The Centers for Medicare and Medicaid Services (CMS) announced on December 19, 2008, that it will proceed with its proposal to distribute the Disclosure of Financial Relationships Report (DFRR) to 400 private sector, for-profit and not-for-profit, general acute care and specialty hospitals throughout the United States. The stated purpose of the DFRR is two-fold: to identify arrangements that potentially do not comply with federal self-referral laws, including the Stark law, and to identify examples and areas of non-compliance that will aid CMS in future rulemaking. The DFRR will require detailed information and supporting documentation regarding physician investments in the hospital; hospital-physician joint ventures; and, perhaps most importantly, most physician compensation arrangements with the hospital, including medical directorships, services agreements and on-call arrangements.

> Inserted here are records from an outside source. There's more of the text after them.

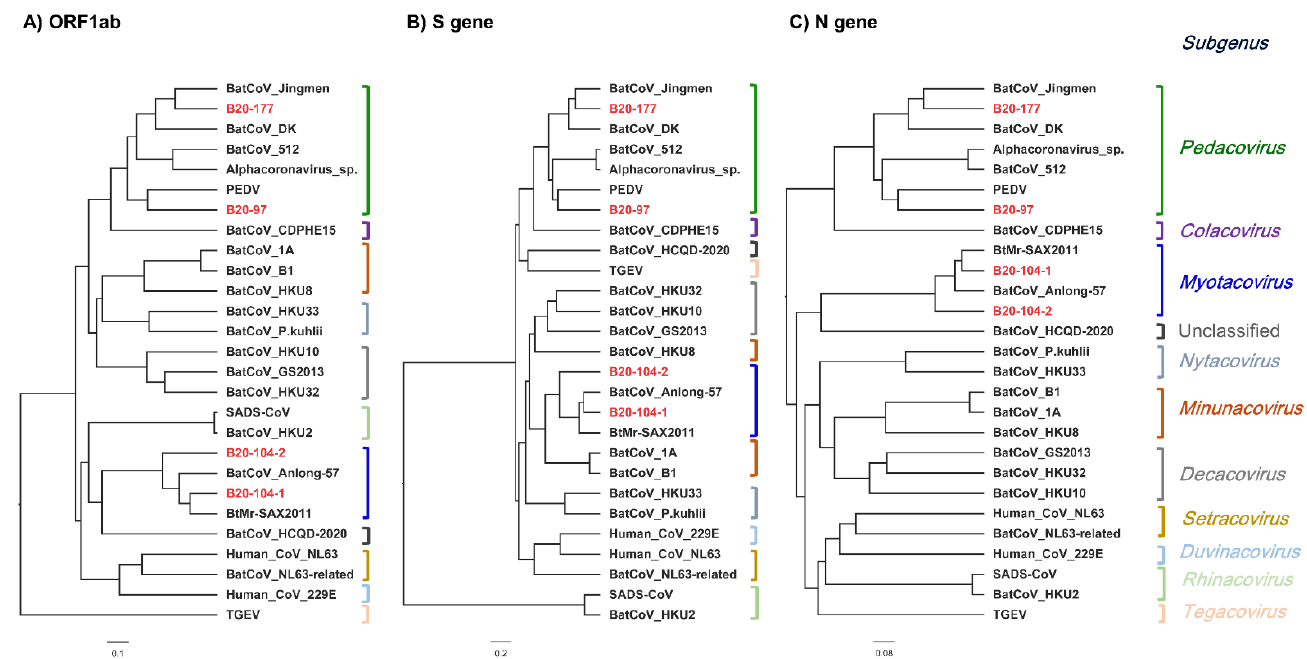
Figure 4. Maximum clade credibility (MCC) tree estimated by Bayesian Evolutionary Analysis Sampling Trees (BEAST) of full ORF gene from the complete genome sequences with reference sequence from αCoVs. Sequence names are provided in taxon labels. Strains identified in this study are colored in red. The ( A – C ) trees are based on ORF1ab, S, and N gene, respectively. The scales represent evolutionary distance. Statistical support (posterior probability) of all nodes was greater in value than 0.99.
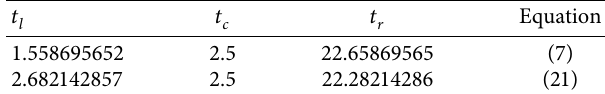
Figure 2: Te best generalized fuzzy quantity for w � 10, solid curve: u ; dashed curve: equation (7); dotted curve: equation Table 3: Results of Example 3.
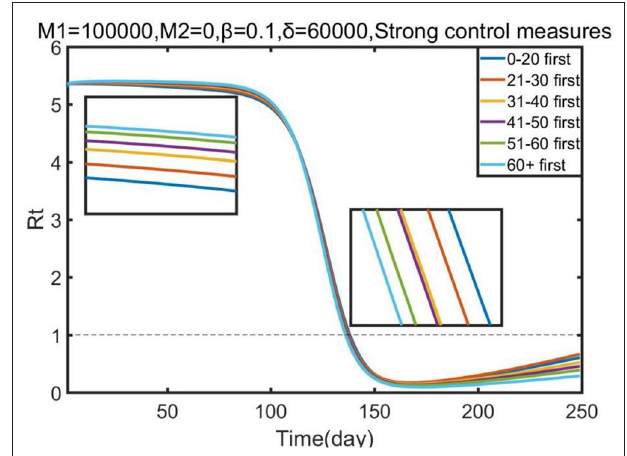
FIGURE 5 | Effect of each priority vaccination strategy on the reduction in the effective reproduction number ( R t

Recipient hospitals will have 60 days to complete and submit the DFRR, which CMS estimates (perhaps optimistically) will take approximately 100 hours. CMS will provide deadline extensions to hospitals that demonstrate good cause for their tardiness, and has stated that it would first issue letters to tardy hospitals before imposing civil monetary penalties of up to $10,000 for each day beyond the deadline that a DFRR is not submitted.

Currently, CMS plans to distribute the DFRR as a one-time information collection effort. However, CMS does not foreclose the possibility of future rulemaking to implement periodic or regular information collection.

CMS may begin to distribute the DFRRs as early as mid-January 2009. In light of the estimated time for completion and the brief timeframe in which hospitals must complete the DFRR, hospitals should consider preparing for potential receipt by reviewing the information and documents that would be required to respond to CMS, and notifying physicians of the potential need for their cooperation and assistance. Gathering accurate data will be essential and will require a search of hospital records. When either the hospital CEO or CFO signs the DFRR, he or she will be exposed to criminal prosecution if the response is inaccurate.